Überblick verschaffen: Das Zeitalter der Sinnhaftigkeit
Den Durchblick zu behalten mit feinen Antennen für die Bedürfnisse und das Stimmungsbild der Belegschaft ist also ein wichtiger Punkt für das nachhaltige Personalmanagement der Zukunft. Kommen wir nun zu Punkt zwei.
Ich bin mir sicher, dass Ihnen in den letzten Monaten das ein oder andere Mal der Begriff „Purpose“ untergekommen ist. Wobei ich hier die deutsche Übersetzung bevorzuge und lieber von Sinn oder Nutzen spreche. Unternehmen, die ihren wahren Nutzen definiert haben, ihr Mission und Vision kennen, sind erfolgreicher. Die Sinndefinition ist bei gelungener Implementierung und Integration in die Unternehmenskultur ein Treiber von Veränderungen. Den Sinn seines unternehmerischen Tuns zu definieren, heißt über den Tellerrand zu schauen, womit wir beim Überblick sind.
Unser Handeln wird sich zukünftig daran messen lassen müssen, inwiefern es uns gelingt, die 17 Nachhaltigkeitsziele der Vereinten Nationen zu bedienen, denn diese liegen nicht nur in der Verantwortung der Nationen und internationaler Organisationen. Auch wir Unternehmer und jedes einzelne Individuum sind in der Pflicht.
Auswirkungen durch den Wertewandel der Gesellschaft
Wir sehen, dass die Menschen im Zeitalter der Sinnhaftigkeit angekommen sind. Potentialentfaltung, sozialer, ökonomischer und ökologischer Mehrwert rücken in den Fokus und verdrängen das Profit- und Wachstumsdenken. Social Business, die Sehnsucht nach dem Land, neue Formen des gemeinschaftlichen Wohnens und Arbeitens und die Rückbesinnung auf die lokale Wirtschaft, regionale Produktion und Konsum sind nur einige Erscheinungen dieser „Sinn-Ökonomie“.
Was jedoch als ein Trend dieser Zeit anmutet, hat bereits viele Jahrzehnte vorher begonnen.
Peter F. Drucker, ein US-amerikanischer Ökonom und Managementexperte versuchte bereits in den 70er Jahren seine Erkenntnis zu vermitteln „Das freie Unternehmertum lässt sich nicht dadurch rechtfertigen, dass es dem Geschäft dient.

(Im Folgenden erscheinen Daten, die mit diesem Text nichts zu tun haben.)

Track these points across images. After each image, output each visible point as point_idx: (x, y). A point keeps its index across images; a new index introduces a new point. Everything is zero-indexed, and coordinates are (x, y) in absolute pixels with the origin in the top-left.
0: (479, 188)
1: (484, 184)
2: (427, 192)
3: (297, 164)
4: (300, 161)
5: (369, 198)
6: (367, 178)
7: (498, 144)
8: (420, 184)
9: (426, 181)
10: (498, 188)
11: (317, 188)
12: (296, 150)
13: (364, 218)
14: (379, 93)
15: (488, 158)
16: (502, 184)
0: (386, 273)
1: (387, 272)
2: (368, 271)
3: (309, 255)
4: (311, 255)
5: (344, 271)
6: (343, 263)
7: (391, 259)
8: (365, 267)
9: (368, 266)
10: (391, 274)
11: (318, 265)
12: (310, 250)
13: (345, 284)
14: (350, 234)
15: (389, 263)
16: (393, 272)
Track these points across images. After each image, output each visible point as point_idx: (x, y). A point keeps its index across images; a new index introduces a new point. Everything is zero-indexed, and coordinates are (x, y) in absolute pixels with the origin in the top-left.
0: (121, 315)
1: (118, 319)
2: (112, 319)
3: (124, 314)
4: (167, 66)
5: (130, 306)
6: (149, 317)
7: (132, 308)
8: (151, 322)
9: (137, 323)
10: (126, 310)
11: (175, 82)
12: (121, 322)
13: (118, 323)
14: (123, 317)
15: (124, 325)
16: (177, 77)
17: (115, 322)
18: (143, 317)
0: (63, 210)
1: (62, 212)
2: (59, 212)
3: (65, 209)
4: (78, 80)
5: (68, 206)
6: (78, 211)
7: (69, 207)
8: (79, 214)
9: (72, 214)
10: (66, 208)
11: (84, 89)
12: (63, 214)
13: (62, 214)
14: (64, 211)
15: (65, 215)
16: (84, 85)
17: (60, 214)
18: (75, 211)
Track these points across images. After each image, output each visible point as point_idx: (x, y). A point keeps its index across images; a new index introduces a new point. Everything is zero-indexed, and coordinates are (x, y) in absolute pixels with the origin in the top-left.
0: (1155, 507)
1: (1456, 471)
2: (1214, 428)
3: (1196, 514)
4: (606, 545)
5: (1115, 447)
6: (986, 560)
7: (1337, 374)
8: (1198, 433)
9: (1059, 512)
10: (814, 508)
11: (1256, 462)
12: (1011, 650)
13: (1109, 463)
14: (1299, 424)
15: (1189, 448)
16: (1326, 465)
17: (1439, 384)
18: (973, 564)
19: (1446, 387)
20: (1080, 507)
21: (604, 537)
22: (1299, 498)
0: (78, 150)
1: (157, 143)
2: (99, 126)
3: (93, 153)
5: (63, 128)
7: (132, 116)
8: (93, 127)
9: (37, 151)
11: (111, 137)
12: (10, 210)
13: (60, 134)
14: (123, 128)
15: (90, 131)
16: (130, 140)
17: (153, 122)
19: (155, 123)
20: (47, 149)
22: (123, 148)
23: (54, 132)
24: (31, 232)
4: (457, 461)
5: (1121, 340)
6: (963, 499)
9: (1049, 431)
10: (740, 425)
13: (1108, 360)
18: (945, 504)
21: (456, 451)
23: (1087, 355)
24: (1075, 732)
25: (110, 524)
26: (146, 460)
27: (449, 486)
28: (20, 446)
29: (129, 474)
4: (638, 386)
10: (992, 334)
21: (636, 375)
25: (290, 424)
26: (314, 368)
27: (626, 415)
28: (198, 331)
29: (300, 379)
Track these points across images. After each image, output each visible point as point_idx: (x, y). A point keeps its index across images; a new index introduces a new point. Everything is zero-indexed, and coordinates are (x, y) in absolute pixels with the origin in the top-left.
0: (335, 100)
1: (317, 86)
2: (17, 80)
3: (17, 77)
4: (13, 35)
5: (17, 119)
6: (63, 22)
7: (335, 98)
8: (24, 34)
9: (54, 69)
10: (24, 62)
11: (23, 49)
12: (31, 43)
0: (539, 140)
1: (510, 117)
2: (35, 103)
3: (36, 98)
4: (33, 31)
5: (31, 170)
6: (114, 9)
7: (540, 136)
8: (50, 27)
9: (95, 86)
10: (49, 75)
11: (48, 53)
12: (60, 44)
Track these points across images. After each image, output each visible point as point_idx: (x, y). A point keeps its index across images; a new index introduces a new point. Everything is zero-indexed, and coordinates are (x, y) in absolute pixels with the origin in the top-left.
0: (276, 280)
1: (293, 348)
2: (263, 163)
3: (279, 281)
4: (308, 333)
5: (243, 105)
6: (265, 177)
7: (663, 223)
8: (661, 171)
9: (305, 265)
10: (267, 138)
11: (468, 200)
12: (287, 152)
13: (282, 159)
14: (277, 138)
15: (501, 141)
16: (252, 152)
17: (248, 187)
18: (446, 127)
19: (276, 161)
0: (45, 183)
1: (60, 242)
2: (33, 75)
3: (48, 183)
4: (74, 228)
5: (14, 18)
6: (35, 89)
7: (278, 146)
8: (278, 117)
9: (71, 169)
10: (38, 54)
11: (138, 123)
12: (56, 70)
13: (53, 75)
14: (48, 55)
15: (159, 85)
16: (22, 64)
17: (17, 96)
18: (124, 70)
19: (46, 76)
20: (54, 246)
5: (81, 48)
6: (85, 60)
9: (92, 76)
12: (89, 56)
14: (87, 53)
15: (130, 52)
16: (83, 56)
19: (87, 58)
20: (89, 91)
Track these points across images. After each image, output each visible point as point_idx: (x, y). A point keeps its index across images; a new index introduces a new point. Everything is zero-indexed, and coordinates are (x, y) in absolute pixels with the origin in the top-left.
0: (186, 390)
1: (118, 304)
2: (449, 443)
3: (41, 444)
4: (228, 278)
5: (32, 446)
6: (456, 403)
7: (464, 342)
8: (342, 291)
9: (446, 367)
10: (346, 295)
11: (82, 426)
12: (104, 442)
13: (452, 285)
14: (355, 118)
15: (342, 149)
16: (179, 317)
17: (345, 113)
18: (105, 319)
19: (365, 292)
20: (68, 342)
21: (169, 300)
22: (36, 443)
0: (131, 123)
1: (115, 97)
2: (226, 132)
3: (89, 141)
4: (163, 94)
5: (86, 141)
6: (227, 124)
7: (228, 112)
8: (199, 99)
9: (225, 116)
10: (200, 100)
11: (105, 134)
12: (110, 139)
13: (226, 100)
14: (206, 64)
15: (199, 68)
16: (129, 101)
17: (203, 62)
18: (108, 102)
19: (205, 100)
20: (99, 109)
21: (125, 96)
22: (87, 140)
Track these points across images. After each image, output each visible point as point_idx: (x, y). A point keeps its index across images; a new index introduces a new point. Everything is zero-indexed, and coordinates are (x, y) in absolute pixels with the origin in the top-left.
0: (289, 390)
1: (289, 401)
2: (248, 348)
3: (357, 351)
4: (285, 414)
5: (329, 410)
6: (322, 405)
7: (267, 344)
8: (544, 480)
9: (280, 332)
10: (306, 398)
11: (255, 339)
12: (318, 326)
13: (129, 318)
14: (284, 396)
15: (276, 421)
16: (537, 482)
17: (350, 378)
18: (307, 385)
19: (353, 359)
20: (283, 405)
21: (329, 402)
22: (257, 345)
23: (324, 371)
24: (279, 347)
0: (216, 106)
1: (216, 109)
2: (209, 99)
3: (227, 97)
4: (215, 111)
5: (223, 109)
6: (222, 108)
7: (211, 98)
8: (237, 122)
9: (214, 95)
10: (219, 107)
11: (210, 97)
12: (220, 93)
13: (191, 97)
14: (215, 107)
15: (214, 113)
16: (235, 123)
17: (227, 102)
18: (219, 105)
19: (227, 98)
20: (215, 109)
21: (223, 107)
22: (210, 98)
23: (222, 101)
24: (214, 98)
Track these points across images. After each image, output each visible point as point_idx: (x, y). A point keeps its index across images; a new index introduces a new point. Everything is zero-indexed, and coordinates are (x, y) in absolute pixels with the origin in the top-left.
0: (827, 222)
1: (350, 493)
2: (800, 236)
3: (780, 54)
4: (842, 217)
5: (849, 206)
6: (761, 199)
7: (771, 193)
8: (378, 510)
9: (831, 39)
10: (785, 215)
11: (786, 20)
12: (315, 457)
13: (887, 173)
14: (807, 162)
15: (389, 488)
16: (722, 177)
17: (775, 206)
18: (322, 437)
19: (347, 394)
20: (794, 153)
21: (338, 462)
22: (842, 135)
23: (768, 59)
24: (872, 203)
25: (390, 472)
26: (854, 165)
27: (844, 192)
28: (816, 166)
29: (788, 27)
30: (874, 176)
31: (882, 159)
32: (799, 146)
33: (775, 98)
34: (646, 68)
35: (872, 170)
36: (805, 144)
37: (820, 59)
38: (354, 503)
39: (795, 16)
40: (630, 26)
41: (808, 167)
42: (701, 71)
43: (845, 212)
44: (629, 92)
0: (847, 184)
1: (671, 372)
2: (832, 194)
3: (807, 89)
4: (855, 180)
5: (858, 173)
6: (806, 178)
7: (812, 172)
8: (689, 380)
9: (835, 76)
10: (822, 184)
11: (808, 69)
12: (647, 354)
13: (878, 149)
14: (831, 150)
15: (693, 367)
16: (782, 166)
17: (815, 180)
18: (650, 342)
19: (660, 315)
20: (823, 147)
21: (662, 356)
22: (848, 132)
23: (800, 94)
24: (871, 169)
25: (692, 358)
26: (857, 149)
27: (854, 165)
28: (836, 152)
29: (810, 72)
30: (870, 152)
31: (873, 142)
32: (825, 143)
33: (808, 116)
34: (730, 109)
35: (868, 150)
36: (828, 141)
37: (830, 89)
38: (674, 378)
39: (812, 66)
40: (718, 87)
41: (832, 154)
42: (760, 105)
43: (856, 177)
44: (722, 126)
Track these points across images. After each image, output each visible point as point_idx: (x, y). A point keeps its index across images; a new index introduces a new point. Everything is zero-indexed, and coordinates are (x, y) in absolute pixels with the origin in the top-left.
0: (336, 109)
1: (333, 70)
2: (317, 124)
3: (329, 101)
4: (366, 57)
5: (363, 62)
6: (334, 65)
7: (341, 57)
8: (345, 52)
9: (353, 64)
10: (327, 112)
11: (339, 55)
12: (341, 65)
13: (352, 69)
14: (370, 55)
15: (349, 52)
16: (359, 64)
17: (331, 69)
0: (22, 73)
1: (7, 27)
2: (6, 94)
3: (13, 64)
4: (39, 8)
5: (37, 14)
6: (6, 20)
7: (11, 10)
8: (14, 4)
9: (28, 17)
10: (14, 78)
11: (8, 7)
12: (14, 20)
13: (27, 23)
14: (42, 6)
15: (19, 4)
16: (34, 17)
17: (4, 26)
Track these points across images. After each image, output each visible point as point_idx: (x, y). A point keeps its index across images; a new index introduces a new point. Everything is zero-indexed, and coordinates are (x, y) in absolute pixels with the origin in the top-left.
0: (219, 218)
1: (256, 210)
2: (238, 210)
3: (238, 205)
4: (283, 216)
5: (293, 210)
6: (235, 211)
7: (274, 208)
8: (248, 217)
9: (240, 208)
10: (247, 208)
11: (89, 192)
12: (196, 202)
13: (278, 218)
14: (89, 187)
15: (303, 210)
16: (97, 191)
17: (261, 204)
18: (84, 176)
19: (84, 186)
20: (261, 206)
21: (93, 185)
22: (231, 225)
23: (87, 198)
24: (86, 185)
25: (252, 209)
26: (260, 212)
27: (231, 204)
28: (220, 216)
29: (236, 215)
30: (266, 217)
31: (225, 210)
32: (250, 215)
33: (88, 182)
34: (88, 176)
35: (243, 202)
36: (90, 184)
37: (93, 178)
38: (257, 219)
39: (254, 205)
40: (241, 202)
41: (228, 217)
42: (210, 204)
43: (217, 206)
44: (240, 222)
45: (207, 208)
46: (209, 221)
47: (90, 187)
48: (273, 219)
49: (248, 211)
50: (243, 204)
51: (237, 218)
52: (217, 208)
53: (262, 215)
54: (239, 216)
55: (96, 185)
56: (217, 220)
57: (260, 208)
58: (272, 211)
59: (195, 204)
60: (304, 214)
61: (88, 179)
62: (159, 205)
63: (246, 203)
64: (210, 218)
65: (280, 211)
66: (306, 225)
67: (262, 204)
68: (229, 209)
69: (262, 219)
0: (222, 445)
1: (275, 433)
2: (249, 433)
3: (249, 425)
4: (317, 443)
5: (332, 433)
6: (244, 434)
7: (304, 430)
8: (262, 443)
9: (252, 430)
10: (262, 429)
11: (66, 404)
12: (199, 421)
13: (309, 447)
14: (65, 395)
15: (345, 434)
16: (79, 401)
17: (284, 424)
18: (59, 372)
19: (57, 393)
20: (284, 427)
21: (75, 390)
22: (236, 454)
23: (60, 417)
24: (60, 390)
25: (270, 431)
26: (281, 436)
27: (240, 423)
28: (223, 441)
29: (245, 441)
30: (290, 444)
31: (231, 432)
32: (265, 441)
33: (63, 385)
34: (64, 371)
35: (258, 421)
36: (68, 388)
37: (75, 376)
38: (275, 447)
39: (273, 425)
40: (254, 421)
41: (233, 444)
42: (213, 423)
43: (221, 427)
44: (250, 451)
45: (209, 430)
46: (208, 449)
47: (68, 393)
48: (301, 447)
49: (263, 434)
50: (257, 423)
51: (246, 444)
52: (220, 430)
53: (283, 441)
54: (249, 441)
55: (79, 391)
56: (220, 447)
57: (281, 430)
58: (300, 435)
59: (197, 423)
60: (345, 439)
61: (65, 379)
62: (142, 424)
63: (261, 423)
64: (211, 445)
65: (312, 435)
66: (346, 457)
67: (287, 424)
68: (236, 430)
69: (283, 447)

Es lässt sich nur dadurch rechtfertigen, dass es der Gesellschaft dient.“ Damals war er seiner Zeit weit voraus. Peter F. Drucker starb 2005. Er hätte sicher seine Freude an der heutigen Entwicklung. Dass das, was er bereits vor fast 50 Jahren predigt, heute in Wirtschaft und Gesellschaft angekommen ist.
Was bedeutet diese Entwicklung für das nachhaltige Personalmanagement der Zukunft? Gesamtgesellschaftliche Trends beeinflussen unsere Art zu Leben und zu Arbeiten. Es gilt also nicht nur unternehmensinterne Gegebenheiten und Entwicklungen im Blick zu haben, sondern den Blick zu weiten. Mit dem Wissen, was die Menschen und damit (potentielle) Mitarbeiter bewegt, können Maßnahmen der Mitarbeiterfindung und -bindung zielgerichtet entwickelt und umgesetzt werden.
Nur Unternehmen, die ihren wahren Nutzen, ihre Mission und Vision kennen, leben und kommunizieren, sind auch in der Lage, nicht nur irgendwelche, sondern zu ihren Werten wirklich passende Mitarbeiter zu finden, um sie nachhaltig zu binden.